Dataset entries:
* * * * *
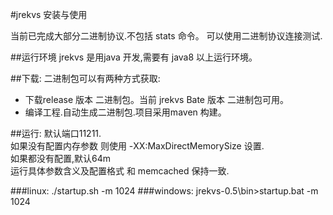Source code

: #jrekvs 安装与使用

当前已完成大部分二进制协议.不包括 stats 命令。
可以使用二进制协议连接测试.

##运行环境
jrekvs 是用java 开发,需要有 java8 以上运行环境。

##下载:
二进制包可以有两种方式获取:
*  下载release 版本 二进制包。当前 jrekvs Bate 版本 二进制包可用。
*  编译工程.自动生成二进制包.项目采用maven 构建。

##运行:
 默认端口11211. <br>
 如果没有配置内存参数 则使用 -XX:MaxDirectMemorySize 设置. <br>
 如果都没有配置,默认64m <br>
 运行具体参数含义及配置格式 和 memcached 保持一致. <br>

###linux:
./startup.sh -m 1024 
###windows:
jrekvs-0.5\bin>startup.bat -m 1024
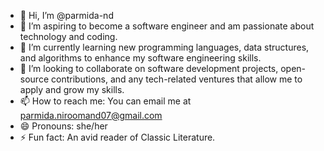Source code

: - 👋 Hi, I’m @parmida-nd
- 👀 I’m aspiring to become a software engineer and am passionate about technology and coding.
- 🌱 I’m currently learning new programming languages, data structures, and algorithms to enhance my software engineering skills.
- 💞️ I’m looking to collaborate on software development projects, open-source contributions, and any tech-related ventures that allow me to apply and grow my skills.
- 📫 How to reach me: You can email me at parmida.niroomand07@gmail.com 
- 😄 Pronouns: she/her
- ⚡ Fun fact: An avid reader of Classic Literature.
* * * * *
Report every line of the records that contains the word "software".

- 👀 I’m aspiring to become a software engineer and am passionate about technology and coding.
- 🌱 I’m currently learning new programming languages, data structures, and algorithms to enhance my software engineering skills.
- 💞️ I’m looking to collaborate on software development projects, open-source contributions, and any tech-related ventures that allow me to apply and grow my skills.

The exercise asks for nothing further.